Binlerce sebeb binlerce bahane
Çekip gitmek için bekliyorum daha ne
Bi virüs gibi girdin kalbime
Bi virüs gibi girdim ciğerlerime

Sonumuz yok bu oyun böyle giderim bu elimde ölmek
Kalbimi tut ve dinle
Ama yüzüme bak bu kez
Ne gurur ne nefret hiçbiri umrumda değil
Ben hepsini unuttum seni tanıdığımdan beri
Şu mahvolmuş ruhumu avutmak için
Yüzüme bak bu kez

Binlerce sebeb binlerce bahane
Çekip gitmek için bekliyorum daha ne
Bi virüs gibi girdin kalbime
Bi virüs gibi girdin ciğerlerime

Şarkı bittiğinde eve gelmiştim kapıya yavaşca yaslanıp anahtarı sesiz bir şekilde takıp çevirdim.
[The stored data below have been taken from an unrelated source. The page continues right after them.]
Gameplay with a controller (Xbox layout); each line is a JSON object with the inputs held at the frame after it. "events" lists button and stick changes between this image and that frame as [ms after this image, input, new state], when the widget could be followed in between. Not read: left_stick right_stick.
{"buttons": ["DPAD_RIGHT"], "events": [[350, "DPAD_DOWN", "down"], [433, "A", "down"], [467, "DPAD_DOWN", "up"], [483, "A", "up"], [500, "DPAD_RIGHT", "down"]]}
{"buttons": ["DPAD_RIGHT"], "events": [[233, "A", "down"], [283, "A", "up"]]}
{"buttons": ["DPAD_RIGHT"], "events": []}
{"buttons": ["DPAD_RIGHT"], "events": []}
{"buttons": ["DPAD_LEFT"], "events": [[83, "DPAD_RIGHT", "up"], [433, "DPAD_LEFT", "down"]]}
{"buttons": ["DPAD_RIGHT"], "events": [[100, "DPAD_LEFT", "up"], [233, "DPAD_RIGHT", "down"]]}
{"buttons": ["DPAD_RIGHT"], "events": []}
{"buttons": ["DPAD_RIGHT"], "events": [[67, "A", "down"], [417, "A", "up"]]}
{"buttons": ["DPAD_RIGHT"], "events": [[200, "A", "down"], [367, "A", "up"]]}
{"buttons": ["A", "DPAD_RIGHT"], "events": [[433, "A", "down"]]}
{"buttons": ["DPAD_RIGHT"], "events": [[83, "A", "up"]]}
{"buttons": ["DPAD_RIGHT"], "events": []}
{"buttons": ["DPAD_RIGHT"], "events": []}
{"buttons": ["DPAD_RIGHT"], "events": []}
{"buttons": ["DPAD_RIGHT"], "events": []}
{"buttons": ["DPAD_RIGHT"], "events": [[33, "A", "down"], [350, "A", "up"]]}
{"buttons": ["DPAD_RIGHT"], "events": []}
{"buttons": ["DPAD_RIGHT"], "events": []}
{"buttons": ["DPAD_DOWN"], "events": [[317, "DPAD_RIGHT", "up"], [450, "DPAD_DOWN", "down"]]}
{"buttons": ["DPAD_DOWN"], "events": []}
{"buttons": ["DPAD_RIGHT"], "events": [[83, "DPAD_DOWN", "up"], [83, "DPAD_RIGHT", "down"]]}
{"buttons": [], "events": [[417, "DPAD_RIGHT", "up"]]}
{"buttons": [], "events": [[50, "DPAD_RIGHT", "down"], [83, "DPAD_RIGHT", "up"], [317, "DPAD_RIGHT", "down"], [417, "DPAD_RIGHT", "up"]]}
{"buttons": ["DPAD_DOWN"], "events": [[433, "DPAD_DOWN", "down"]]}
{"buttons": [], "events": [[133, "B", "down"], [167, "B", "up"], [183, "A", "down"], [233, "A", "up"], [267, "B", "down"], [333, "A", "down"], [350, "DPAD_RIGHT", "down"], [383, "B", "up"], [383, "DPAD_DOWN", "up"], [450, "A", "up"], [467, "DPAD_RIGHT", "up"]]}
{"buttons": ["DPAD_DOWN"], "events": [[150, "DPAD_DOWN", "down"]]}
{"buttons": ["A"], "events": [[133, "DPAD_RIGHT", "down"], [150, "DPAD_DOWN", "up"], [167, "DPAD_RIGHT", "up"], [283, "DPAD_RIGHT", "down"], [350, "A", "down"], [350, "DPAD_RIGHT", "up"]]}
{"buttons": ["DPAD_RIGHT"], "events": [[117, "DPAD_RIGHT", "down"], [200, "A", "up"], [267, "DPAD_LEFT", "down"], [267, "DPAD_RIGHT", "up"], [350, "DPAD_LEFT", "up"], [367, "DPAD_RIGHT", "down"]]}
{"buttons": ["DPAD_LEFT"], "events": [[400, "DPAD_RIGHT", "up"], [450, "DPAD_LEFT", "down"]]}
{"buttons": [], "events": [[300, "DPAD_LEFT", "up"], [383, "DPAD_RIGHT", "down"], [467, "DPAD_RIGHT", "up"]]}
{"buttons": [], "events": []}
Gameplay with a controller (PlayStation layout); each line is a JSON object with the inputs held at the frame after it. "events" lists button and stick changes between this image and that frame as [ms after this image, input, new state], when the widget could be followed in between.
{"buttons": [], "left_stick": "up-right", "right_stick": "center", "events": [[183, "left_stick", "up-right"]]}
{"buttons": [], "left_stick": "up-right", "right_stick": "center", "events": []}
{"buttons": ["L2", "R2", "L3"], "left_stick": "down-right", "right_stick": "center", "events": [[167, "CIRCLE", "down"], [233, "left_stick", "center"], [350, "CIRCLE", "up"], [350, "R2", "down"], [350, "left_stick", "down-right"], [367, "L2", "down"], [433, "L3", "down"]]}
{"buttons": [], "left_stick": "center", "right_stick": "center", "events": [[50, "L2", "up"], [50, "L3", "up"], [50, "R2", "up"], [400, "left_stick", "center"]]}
Büyük ihtimalle annem uyumuştu ve onu uyandırmak istemiyordum, zaten zor uyuyordu. İçeri girip derin bir nefes verdim. Eğilip ayakkabılarımı ve montumu çıkardım. Annemin odasına doğru ilerledim. Kapısı hafif aralanmıştı. Kapının gıcırdamamasına özen göstererek içeri girdim. Annemin yatağına doğru ilerledim, çekmecenin üzerinde duran babamın fotoğrafı gözüme ilişti. Yine ağlıyarak uyumuştu anlaşılan. Yanına gidip ona doğru eğildim ve saçlarına kısa bir öpücük bıraktım herzaman babamın yaptığı gibi. Doğruldum ve karşımda huzurla uyuyan meleğe baktım, "iyi geceler anne" diye fısıldayıp odadan çıkıtım.  Kendi odama geçtim direk üstümdekilerden kurtulup kendimi yatağa attım. Malum yarın uzun bir gündü.